### Stored data entries
__________

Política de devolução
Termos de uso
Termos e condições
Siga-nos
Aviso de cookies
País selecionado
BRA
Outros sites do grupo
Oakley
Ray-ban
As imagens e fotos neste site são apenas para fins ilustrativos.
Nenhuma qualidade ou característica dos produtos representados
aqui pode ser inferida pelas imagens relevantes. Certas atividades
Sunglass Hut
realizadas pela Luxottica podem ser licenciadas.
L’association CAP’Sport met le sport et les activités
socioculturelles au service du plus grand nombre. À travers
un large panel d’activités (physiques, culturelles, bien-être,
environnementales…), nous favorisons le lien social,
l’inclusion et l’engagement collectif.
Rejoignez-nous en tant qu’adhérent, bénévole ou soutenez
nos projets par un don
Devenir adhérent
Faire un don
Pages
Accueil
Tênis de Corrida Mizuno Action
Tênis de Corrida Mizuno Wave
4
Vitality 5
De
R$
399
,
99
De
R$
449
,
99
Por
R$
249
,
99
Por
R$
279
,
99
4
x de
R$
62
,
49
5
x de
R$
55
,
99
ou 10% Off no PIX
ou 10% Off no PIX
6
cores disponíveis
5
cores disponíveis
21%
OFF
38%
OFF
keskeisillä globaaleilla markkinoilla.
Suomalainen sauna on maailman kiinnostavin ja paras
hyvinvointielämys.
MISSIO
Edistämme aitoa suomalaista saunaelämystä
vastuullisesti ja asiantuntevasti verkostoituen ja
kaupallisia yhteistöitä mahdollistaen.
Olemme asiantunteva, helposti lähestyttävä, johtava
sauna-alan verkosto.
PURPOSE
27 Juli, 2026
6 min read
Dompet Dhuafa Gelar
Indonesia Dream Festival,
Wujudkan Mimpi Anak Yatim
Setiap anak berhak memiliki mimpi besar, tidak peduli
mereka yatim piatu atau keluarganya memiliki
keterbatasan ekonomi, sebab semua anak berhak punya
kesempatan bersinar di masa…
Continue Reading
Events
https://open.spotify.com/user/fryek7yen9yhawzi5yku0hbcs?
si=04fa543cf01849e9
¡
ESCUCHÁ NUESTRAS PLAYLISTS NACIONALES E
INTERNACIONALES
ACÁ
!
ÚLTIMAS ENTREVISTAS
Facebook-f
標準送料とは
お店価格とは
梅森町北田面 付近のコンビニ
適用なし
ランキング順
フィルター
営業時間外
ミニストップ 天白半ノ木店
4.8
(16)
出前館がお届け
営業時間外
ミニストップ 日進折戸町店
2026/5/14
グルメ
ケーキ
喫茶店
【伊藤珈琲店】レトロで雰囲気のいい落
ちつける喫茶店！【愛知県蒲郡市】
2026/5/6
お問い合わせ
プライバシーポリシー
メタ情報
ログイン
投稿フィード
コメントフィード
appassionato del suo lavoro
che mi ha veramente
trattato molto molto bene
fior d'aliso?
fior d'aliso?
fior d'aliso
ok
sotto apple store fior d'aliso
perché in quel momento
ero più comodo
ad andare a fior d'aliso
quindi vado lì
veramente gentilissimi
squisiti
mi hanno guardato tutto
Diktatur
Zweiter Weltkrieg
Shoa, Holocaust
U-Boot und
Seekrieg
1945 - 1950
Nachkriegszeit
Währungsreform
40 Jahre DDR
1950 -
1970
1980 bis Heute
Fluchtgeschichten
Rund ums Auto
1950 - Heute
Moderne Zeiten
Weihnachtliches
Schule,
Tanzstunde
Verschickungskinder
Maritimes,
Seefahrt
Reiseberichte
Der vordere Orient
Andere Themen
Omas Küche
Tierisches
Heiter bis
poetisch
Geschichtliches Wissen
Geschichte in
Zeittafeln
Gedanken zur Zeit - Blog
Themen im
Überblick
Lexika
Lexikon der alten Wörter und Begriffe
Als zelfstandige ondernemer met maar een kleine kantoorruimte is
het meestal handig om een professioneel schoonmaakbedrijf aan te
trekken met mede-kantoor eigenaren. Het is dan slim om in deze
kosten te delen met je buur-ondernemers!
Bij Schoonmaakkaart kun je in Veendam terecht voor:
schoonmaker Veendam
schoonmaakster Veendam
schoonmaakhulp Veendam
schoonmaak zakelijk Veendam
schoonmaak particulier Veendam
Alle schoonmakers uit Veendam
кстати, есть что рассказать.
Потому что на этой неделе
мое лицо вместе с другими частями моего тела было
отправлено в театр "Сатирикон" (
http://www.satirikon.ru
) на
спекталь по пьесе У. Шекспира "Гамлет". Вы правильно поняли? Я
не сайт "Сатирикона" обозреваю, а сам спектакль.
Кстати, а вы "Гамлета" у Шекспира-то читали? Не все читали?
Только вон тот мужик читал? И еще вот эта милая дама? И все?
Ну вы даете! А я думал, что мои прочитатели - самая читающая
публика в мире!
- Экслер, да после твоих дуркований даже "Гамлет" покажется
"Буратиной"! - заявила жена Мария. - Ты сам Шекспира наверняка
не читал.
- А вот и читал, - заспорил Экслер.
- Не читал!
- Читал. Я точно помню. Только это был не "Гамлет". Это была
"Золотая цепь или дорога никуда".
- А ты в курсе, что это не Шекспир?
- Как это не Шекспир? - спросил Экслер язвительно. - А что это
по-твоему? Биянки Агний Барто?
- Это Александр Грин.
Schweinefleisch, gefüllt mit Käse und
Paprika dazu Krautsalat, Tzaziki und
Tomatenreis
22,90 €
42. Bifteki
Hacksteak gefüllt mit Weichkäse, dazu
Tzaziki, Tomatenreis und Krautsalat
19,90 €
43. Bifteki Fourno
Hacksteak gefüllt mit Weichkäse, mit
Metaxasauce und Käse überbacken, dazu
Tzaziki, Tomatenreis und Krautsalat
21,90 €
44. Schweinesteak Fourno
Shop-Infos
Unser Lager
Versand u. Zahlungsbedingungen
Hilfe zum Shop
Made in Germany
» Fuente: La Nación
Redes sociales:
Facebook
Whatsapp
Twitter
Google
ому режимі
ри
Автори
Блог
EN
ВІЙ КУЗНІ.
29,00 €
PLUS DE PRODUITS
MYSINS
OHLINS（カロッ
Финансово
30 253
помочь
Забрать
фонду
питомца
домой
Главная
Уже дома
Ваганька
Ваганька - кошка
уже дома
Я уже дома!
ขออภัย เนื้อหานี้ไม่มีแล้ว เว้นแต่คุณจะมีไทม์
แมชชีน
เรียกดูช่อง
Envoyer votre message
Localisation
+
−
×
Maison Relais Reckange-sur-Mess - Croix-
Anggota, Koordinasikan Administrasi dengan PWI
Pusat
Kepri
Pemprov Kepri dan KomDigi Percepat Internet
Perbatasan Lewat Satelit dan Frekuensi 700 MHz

__________

### Problem details
Search the data and copy each line containing "Fourno".

### Solved problem
43. Bifteki Fourno
44. Schweinesteak Fourno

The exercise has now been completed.